SUPPLIED PASSAGE

——

By looking at the JPMorgan Global Manufacturing & Service PMI, it is clear that global growth is under pressure, as PMI output reaches the lowest level since mid-2009. The PMI data shows that global private sector output expanded at the weakest rate since the recovery began in August 2009. At 51.4, down from 52.0 in September, the output index indicated only a modest increase in economic activity.
In the advanced economies, rates of expansion slowed in both the US manufacturing and non-manufacturing sectors, while the downturns in Eurozone manufacturing and services deepened. Within the Euro area, Germany came closer to stagnation, the performance of France deteriorated sharply and the rate of contraction in the residual Euro area nations accelerated.
On a brighter note from Asia, Japan experienced an all-industry activity rise for the first time since February. Output rose in both the manufacturing and service sectors.

——

DATASET
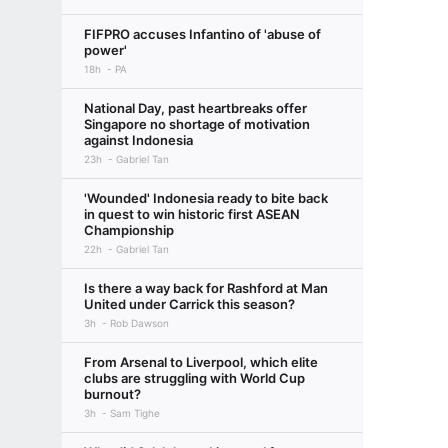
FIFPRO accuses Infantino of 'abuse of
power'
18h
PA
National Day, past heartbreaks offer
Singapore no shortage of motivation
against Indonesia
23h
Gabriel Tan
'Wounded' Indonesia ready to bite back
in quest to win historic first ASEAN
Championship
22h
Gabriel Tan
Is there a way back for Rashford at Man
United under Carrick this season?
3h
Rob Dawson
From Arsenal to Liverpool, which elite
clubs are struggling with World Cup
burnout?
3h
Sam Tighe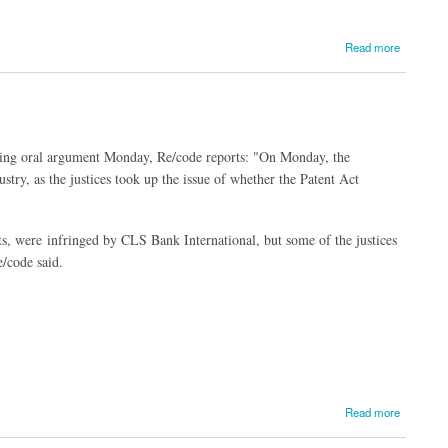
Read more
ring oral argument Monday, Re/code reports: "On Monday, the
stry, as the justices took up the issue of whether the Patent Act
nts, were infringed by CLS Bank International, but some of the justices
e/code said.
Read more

——

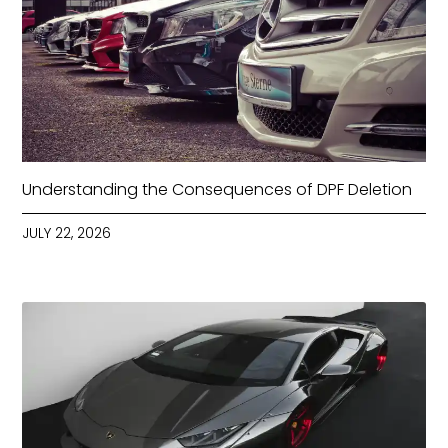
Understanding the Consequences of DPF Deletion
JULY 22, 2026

——

WORK ITEM
Pick up the passage on the slowing global PMI readings right after its last sentence and carry it forward.

RESPONSE FOR THIS EXERCISE
Among the emerging markets, all-industry output growth accelerated to a five-month peak in China. The rate of expansion also came in higher in Russia. India saw growth pick up fractionally in a divided economy, as a steeper expansion in manufacturing output offset ongoing services contraction. Finally, in Brazil, the all-industry output returned to growth despite a solid drop in manufacturing production.
Moreover, October data signaled an increase in all-industry employment, with modest job growth reported by both manufacturers and service providers. Staff levels increased in the US, China, Germany, France, Brazil and Russia. Job losses were reported by Japan, the UK, Italy, Spain and India.
The worldwide challenge of creating new jobs remains intact. The JPMorgan/Markit analysis indicates that the standing collective order book fell for the fifth successive month in October. Economic stimulation and increased consumer confidence must return in order to create new jobs and thus battle unemployment.
As growth hesitates to find a solid foundation it’s worthwhile to note that the high oil prices constitute a heavy chain around the legs of recovery.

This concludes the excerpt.